Total Running Time: 184 minutes
My Total Minutes: 326,615

Friday, May 3, 2013

Jason goes to SFIFF--Day 8

Two more films last Thursday, on what I've dubbed "Mumblecore Night" at SFIFF.

First up was Noah Baumbauch's and Greta Gerwig's FRANCES HA. It's a sweet and funny story of best friends Frances and (Gerwig) and Sophie (Mickey Sumner). They live together, mostly off Sophie's money--she's an editor. Frances is an apprentice dancer who can barely scrape together rent money. Of course, this is in New York, so that's quite a bit, and as one friend points out she's not really poor, that's an insult to actually poor people. They're like two people with different hair. Until, as happens, Sophie moves in with her boyfriend, leaving Frances to bounce from place to place, trying to keep her head above water and never resorting to demeaning "normal" jobs just to stay alive while she chases her dreams. One wouldn't be too far off the mark to dismiss this as "spoiled white hipster problems" but there's a charm, wit, and goofy grace to it (as much a product of Gerwig as Baumbach) that makes you root for her, even when a happy ending would just be taking a shitty office job and getting a shitty apartment.

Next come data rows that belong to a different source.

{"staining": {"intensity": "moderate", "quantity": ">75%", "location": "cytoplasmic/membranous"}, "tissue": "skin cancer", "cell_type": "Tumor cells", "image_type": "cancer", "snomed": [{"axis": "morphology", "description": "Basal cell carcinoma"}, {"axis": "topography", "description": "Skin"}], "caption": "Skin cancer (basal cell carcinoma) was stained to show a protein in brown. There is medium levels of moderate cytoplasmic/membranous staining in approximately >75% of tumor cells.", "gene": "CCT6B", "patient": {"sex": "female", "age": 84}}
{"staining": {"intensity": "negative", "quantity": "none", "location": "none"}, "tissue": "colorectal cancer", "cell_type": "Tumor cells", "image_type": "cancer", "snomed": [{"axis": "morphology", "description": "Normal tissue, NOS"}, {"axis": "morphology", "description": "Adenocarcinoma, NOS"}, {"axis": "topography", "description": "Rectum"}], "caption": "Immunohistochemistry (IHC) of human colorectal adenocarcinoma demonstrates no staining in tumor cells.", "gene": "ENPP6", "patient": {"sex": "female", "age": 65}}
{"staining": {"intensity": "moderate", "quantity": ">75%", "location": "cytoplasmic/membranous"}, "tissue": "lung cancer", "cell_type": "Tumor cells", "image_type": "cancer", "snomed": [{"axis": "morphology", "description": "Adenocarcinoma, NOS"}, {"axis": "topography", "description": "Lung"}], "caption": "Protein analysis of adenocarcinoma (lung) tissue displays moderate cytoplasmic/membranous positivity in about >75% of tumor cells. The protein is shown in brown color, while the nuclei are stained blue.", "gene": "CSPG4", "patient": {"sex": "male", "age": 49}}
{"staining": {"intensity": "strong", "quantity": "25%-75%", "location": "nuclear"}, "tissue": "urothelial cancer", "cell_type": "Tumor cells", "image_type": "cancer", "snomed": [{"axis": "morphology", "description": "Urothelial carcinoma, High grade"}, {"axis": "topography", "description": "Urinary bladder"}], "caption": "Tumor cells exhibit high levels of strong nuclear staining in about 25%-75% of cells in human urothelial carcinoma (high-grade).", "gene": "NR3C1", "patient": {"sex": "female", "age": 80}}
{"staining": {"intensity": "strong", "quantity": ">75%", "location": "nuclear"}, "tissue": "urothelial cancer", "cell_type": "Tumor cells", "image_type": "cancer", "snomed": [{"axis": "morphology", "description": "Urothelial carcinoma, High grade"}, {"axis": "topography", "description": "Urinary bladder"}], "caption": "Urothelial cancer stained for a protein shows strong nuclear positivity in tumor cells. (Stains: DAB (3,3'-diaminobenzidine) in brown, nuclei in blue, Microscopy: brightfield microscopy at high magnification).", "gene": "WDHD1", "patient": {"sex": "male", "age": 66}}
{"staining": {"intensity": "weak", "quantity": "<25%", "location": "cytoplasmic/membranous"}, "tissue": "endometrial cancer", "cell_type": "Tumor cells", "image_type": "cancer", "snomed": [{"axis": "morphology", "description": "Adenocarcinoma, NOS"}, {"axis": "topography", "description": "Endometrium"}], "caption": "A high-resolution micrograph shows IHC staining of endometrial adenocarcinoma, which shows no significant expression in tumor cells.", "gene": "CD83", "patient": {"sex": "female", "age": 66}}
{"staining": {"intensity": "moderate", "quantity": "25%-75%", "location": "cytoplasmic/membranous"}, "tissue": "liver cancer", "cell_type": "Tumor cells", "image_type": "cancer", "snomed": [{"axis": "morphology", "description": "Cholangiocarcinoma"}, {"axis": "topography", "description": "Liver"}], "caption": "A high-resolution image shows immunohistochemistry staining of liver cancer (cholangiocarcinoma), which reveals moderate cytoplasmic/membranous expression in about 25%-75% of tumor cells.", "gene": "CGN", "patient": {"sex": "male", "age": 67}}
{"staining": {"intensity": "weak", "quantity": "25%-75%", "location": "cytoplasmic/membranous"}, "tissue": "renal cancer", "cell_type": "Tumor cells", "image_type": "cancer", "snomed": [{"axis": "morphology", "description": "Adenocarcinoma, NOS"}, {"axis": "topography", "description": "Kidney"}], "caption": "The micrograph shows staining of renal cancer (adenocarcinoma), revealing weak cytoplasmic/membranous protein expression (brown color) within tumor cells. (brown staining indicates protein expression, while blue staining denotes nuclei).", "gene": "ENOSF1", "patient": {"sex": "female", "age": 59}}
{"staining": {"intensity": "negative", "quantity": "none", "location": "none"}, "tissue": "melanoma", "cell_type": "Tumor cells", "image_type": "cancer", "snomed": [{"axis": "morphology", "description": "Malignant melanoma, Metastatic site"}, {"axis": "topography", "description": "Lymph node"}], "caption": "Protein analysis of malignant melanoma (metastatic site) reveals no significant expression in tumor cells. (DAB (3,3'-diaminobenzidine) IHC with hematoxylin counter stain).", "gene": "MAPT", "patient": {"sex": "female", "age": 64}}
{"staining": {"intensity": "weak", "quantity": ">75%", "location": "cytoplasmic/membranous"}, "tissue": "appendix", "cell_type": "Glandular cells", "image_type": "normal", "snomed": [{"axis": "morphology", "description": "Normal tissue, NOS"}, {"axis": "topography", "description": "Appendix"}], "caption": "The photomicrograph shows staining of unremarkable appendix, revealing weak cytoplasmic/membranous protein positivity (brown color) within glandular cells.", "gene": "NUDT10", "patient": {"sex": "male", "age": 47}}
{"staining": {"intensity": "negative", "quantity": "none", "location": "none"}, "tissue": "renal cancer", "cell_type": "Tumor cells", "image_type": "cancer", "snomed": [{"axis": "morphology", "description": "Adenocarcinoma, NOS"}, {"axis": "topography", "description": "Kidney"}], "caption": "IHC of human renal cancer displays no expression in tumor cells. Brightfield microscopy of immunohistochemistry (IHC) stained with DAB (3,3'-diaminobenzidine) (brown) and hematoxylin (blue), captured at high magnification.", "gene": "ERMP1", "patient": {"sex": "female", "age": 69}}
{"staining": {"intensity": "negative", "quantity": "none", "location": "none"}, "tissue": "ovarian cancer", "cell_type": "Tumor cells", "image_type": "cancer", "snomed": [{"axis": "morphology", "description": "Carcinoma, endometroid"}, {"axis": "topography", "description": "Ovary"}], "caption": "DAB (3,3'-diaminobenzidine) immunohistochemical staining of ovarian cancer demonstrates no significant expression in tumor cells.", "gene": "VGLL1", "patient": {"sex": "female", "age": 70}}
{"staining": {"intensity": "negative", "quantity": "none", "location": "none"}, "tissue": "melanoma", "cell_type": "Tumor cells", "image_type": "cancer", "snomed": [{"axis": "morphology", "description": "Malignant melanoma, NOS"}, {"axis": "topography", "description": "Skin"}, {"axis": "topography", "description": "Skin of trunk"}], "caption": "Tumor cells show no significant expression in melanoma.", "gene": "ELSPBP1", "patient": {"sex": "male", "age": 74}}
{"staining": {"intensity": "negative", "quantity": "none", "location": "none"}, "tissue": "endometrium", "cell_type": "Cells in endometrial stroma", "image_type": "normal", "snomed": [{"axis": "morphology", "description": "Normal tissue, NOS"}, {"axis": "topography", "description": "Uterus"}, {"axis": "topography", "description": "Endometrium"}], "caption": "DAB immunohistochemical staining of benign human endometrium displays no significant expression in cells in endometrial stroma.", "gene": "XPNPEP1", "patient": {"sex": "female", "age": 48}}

And then (after a quick stop for another Grolsch at the festival lounge)...something really weird. COMPUTER CHESS is the latest from Andrew Bujalski, and he recreates the lo-fi look of the 1980s perfectly. Not just the fashions, or the clunky computers with fat CRTs, but he actually shot on analog video (using a camera from the 60s). Teams of computer chess nerds from universities (including my alma mater, Caltech, as the defending champions), industry, and one eccentric lone wolf meet in shabby hotel conference room for a competition. And things quickly veer away from chess--to love, the soul, artificial intelligence, etc. They're sharing the hotel with a strange relationship encounter group/cult who do stuff like jamming their hands in loaves of bread to feel...something? And that's before the drugs kick in. Weird, weird stuff, and maybe my favorite film in the festival.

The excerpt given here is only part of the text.